1. Technology and the western otaku subculture

    A friend on Twitter mentioned the hold Tanabata seems to have on the western otaku. I couldn’t help but wonder if it was Tanabata in particular or if there was some relevance to Japanese festivals in general. Particularly in America, our landscape of cultural celebrations and holidays is negotiated in significantly different terms: of our cultural celebrations which permeate most of the culture, a large part are either pagan-via-Christianity feast days (Christmas, Easter) or primarily-capitalistic celebrations invented/popularized by corporations (Valentine’s day, Mother’s day). Few of the distinctly-American federal holidays (Veteran’s day, Memorial day) have any sort of consistently-implied means of recognition associated with them. As new a country as America is, and as much as its culture leverages the “melting pot” metaphor, there simply has not been time for anything as detailed or pervasive as Tanabata to have developed.

    But this speaks to a larger trend in why anime might be the most appropriate medium to the sort of people who make up much of the modern otaku subculture. For clarity, I refer here mostly to the “deep” otaku subculture, such as those found in the aniblogsphere and who keep up with current news and broadcasts, and not as much to those whose fandom is mostly mediated through licensed DVDs. This clarification is important because I want to look through the lens of how large a role the internet plays - that is, you can only have an otaku subculture like the sort developed in the aniblogsphere and on Twitter in areas with reasonable access to internet - by implication, either first-world or inordinately rich, which implies certain things about the culture’s advancement of infrastructure and the users’ technical literacy.

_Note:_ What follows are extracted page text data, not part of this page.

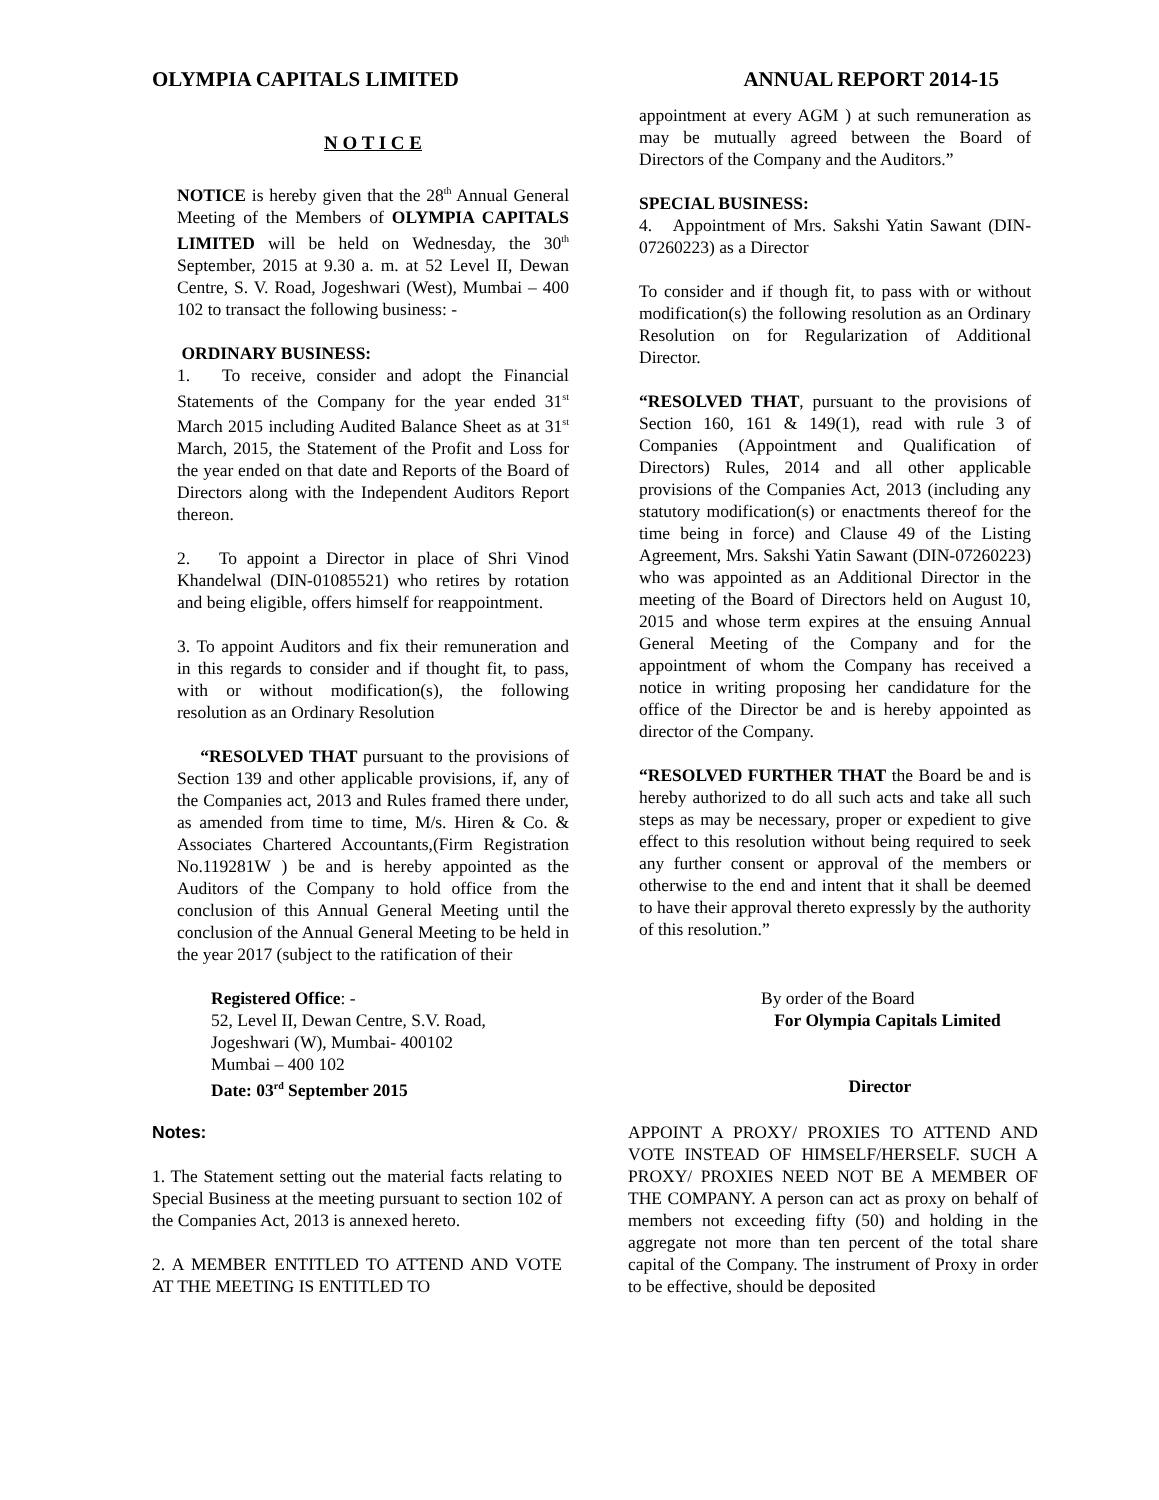OLYMPIA CAPITALS LIMITED ANNUAL REPORT 2014-15
N O T I C E
NOTICE is hereby given that the 28<sup>th</sup> Annual General Meeting of the Members of OLYMPIA CAPITALS LIMITED will be held on Wednesday, the 30<sup>th</sup> September, 2015 at 9.30 a. m. at 52 Level II, Dewan Centre, S. V. Road, Jogeshwari (West), Mumbai – 400 102 to transact the following business: -
ORDINARY BUSINESS:
1. To receive, consider and adopt the Financial Statements of the Company for the year ended 31<sup>st</sup> March 2015 including Audited Balance Sheet as at 31<sup>st</sup> March, 2015, the Statement of the Profit and Loss for the year ended on that date and Reports of the Board of Directors along with the Independent Auditors Report thereon.
2. To appoint a Director in place of Shri Vinod Khandelwal (DIN-01085521) who retires by rotation and being eligible, offers himself for reappointment.
3. To appoint Auditors and fix their remuneration and in this regards to consider and if thought fit, to pass, with or without modification(s), the following resolution as an Ordinary Resolution
“RESOLVED THAT pursuant to the provisions of Section 139 and other applicable provisions, if, any of the Companies act, 2013 and Rules framed there under, as amended from time to time, M/s. Hiren & Co. & Associates Chartered Accountants,(Firm Registration No.119281W ) be and is hereby appointed as the Auditors of the Company to hold office from the conclusion of this Annual General Meeting until the conclusion of the Annual General Meeting to be held in the year 2017 (subject to the ratification of their
appointment at every AGM ) at such remuneration as may be mutually agreed between the Board of Directors of the Company and the Auditors.”
SPECIAL BUSINESS:
4. Appointment of Mrs. Sakshi Yatin Sawant (DIN-07260223) as a Director
To consider and if though fit, to pass with or without modification(s) the following resolution as an Ordinary Resolution on for Regularization of Additional Director.
“RESOLVED THAT, pursuant to the provisions of Section 160, 161 & 149(1), read with rule 3 of Companies (Appointment and Qualification of Directors) Rules, 2014 and all other applicable provisions of the Companies Act, 2013 (including any statutory modification(s) or enactments thereof for the time being in force) and Clause 49 of the Listing Agreement, Mrs. Sakshi Yatin Sawant (DIN-07260223) who was appointed as an Additional Director in the meeting of the Board of Directors held on August 10, 2015 and whose term expires at the ensuing Annual General Meeting of the Company and for the appointment of whom the Company has received a notice in writing proposing her candidature for the office of the Director be and is hereby appointed as director of the Company.
“RESOLVED FURTHER THAT the Board be and is hereby authorized to do all such acts and take all such steps as may be necessary, proper or expedient to give effect to this resolution without being required to seek any further consent or approval of the members or otherwise to the end and intent that it shall be deemed to have their approval thereto expressly by the authority of this resolution.”
Registered Office: -
52, Level II, Dewan Centre, S.V. Road,
Jogeshwari (W), Mumbai- 400102
Mumbai – 400 102
Date: 03<sup>rd</sup> September 2015
By order of the Board
For Olympia Capitals Limited
Director
Notes:
1. The Statement setting out the material facts relating to Special Business at the meeting pursuant to section 102 of the Companies Act, 2013 is annexed hereto.
2. A MEMBER ENTITLED TO ATTEND AND VOTE AT THE MEETING IS ENTITLED TO
APPOINT A PROXY/ PROXIES TO ATTEND AND VOTE INSTEAD OF HIMSELF/HERSELF. SUCH A PROXY/ PROXIES NEED NOT BE A MEMBER OF THE COMPANY. A person can act as proxy on behalf of members not exceeding fifty (50) and holding in the aggregate not more than ten percent of the total share capital of the Company. The instrument of Proxy in order to be effective, should be deposited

    So you have a non-Japanese otaku subculture made up of people who are tech-savvy, live primarily in developed or developing countries, and, most likely, spend a lot of time in front of computer screens. The appeal of the culture depicted in anime becomes clearer here - not just festivals like Tanabata or natsumatsuris, but even the cultural depiction of technology becomes relevant. Computers are enough of a rarity in anime that anime like Hidamari Sketch can center gags around it, and Suzumiya Haruhi no Yuuutsu can make a plot point out of attempting to find a computer in a publically-funded school. These shows’ settings are modern, and take place in extremely-developed cultures, but the presence of computers is far less ubiquitous than its viewers are likely accustomed to.

    It plays, more subtly and perhaps unintentionally, to the same kind of ideas that Avatar exploited intentionally - the allure of digging deeper into your established technological infrastructure until you’re so deep in that you come out the other side - negotiating the desire for a simpler, perhaps more “right with nature” culture with the convenience of the technology-infused culture we take part in. Otaku are seeking emotional and cultural solace in bits of data fired into their brains from thousands of miles away.